Eir: ComReg payphone plan ‘devoid of any justification or logical basis’

The country’s largest telecom firm has claimed there is a material flaw in the desire by the industry’s regulator to keep public payphones in operation.

Eir: ComReg payphone plan ‘devoid of any justification or logical basis’

The country’s largest telecom firm has claimed there is a material flaw in the desire by the industry’s regulator to keep public payphones in operation.

Eir has accused ComReg of not carrying out any proper analysis for signalling its intention to keep in place the company’s obligations to provide public payphones around the country.

The telecom firm said ComReg had not used expert evidence or any sufficient or contemporary empirical evidence to justify its conclusions.

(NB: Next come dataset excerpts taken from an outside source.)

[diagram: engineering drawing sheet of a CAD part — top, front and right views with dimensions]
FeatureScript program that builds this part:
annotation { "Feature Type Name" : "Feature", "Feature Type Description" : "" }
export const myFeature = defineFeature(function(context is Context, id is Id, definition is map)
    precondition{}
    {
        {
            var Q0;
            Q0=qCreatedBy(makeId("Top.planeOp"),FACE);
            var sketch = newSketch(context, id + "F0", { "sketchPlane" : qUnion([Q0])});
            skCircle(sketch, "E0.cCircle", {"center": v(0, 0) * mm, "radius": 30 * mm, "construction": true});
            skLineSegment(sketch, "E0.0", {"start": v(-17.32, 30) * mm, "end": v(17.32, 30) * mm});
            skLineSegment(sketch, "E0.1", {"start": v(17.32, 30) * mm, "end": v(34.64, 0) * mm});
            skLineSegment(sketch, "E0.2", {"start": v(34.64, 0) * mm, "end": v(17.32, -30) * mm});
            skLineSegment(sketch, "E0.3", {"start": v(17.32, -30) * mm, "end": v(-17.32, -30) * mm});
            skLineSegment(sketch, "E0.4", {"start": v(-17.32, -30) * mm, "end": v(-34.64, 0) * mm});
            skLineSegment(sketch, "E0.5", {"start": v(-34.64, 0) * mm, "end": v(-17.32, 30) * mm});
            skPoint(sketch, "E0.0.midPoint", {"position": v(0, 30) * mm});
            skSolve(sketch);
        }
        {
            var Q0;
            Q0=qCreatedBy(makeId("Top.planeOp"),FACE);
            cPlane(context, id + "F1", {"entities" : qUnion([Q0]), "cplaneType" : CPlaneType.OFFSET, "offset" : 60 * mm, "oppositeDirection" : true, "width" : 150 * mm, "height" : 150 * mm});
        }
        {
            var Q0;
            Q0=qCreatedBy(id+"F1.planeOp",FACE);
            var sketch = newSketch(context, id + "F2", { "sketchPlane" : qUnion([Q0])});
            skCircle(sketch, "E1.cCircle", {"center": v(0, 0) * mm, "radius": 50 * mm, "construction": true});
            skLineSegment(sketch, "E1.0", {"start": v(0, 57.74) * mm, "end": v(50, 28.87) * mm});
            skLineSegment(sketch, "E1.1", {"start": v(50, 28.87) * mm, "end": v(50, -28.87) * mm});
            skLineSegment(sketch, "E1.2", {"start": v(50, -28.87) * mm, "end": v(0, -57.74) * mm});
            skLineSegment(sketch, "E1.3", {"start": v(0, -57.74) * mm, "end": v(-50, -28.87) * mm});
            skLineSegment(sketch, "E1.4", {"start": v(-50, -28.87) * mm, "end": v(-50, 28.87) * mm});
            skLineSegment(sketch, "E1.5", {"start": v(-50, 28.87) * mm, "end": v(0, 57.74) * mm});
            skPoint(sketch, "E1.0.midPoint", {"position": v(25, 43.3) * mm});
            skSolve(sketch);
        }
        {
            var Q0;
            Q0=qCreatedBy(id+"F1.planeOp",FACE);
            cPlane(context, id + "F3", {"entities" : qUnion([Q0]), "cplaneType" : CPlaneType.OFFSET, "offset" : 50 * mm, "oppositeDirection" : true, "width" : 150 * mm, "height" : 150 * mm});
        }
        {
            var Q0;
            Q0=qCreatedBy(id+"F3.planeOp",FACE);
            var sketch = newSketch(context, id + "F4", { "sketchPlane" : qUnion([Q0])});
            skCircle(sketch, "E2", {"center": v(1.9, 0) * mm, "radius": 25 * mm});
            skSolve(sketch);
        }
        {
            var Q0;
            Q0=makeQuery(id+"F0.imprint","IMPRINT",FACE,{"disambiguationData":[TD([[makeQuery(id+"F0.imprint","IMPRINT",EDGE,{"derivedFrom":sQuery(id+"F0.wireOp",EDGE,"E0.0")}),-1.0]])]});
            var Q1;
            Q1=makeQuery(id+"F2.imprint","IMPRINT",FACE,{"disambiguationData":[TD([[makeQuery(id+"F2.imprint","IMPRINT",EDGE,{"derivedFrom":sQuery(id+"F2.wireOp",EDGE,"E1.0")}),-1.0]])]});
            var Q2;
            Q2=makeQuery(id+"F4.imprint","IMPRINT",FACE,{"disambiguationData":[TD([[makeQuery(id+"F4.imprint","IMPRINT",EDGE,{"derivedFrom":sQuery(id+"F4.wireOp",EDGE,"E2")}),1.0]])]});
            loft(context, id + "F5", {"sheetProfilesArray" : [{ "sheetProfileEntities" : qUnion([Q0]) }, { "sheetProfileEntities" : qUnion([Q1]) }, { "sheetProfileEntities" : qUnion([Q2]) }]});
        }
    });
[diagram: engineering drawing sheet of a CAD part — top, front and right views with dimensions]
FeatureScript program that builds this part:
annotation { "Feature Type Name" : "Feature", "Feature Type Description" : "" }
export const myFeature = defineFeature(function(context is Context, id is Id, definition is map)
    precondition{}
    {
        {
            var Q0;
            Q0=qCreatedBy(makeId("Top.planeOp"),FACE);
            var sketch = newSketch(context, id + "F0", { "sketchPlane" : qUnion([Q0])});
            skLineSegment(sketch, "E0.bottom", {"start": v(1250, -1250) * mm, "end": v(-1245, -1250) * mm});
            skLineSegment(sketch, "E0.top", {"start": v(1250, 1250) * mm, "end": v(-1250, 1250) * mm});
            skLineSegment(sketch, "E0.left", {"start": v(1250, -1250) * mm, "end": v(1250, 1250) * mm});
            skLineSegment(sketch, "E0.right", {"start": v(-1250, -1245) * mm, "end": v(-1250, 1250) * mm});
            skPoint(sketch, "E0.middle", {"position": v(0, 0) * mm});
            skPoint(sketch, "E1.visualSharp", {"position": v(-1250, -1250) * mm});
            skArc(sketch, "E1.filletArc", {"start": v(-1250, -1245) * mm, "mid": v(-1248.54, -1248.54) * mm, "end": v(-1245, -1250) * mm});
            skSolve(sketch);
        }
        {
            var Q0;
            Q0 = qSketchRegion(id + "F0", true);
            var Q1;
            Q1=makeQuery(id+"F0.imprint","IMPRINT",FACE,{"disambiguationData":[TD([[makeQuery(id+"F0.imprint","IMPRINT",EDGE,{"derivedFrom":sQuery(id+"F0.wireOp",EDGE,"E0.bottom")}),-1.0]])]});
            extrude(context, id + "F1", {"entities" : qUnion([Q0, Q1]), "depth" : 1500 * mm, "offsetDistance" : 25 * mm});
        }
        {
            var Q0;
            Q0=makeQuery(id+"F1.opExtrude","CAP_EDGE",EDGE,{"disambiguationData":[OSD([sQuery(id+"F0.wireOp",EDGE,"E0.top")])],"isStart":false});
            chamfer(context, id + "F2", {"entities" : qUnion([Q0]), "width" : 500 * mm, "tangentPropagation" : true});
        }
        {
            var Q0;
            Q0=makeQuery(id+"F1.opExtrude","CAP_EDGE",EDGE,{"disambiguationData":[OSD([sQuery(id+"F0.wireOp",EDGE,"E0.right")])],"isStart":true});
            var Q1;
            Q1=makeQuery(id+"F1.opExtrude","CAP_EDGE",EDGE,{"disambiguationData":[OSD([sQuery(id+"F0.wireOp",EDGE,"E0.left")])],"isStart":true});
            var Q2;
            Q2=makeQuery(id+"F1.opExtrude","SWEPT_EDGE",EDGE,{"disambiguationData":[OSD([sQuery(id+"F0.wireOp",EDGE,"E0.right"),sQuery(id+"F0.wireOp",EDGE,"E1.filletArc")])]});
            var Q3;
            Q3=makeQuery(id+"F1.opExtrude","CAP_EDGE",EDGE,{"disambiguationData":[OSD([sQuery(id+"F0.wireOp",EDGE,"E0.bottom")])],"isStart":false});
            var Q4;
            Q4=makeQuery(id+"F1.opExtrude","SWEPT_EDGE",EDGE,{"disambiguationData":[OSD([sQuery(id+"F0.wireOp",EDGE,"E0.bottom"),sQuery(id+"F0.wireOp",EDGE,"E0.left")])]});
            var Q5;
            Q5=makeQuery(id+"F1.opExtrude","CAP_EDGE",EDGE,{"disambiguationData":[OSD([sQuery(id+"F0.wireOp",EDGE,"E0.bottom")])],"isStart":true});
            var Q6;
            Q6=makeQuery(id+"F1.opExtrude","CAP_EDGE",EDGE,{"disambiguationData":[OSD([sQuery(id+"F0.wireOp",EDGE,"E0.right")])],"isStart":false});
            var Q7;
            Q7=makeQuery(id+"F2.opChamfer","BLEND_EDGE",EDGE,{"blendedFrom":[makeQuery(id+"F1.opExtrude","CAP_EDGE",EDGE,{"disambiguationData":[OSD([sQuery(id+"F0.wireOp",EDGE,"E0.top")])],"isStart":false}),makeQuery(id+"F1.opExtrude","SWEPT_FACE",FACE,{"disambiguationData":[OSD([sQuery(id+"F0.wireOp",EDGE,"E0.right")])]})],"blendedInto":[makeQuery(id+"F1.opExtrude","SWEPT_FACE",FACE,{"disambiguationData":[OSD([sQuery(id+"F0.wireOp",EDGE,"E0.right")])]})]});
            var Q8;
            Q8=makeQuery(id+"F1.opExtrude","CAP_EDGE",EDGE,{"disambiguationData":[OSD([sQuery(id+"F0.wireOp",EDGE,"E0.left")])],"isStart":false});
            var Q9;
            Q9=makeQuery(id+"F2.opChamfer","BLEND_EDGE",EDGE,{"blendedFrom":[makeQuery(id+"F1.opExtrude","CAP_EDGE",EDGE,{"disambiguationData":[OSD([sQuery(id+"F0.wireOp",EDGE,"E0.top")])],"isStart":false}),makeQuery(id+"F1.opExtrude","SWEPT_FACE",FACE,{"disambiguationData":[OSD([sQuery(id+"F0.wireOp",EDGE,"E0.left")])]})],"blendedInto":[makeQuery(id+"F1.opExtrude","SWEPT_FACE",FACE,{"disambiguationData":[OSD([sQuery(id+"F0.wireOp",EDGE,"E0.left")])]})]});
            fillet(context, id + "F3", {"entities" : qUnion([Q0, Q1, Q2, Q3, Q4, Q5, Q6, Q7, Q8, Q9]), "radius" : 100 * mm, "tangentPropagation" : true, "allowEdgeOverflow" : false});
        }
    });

It also claimed the regulator had made no effort to quantify the effect that the potential removal of payphones would have on the overall market.

Eir said ComReg had made no effort to define or quantify “a cohort of end-users” which it claimed had no other means of accessing freephone numbers and helplines than via public payphones.

It said most users to a free helpline operated by Dublin City Council to access homeless services made contact via mobile handsets.

The current universal service obligation on Eir to provide public payphones ended on October 15 last year but ComReg wants to extend it up to October 2020.

Public payphone usage is a minuscule fraction of what it used to be. However, ComReg continues to seek to justify intrusive regulation on the basis that some usage, no matter how small, demonstrates a clear societal need,” said Eir.

Eir said the regulator’s plans to simply reintroduce the nationwide universal service obligation on the company for another two years in such a haphazard manner were “devoid of any justification or logical basis” and “beggars belief” in the face of “overwhelming evidence that it is excessive, costly and unjustified”.

Eir said it did not believe that the continuation of the universal service obligation would offer any meaningful solution to “the terminal decline and increasing irrelevance to society of public payphones”.

Eir is allowed to remove a public payphone where its usage in the previous six months averaged less than one minute per day.

It is also allowed to remove phones where there is evidence of anti-social behaviour or its removal is requested by a local authority. At the end of June there were 480 public payphones in 281 locations against 815 a year earlier.

ComReg has argued there is a societal case for keeping in place the universal service obligation to provide public payphones in the medium term.

The cost of providing public payphones in 2015 was just over €320,000, according to Eir. However, ComReg claims the figure was closer to €122,000.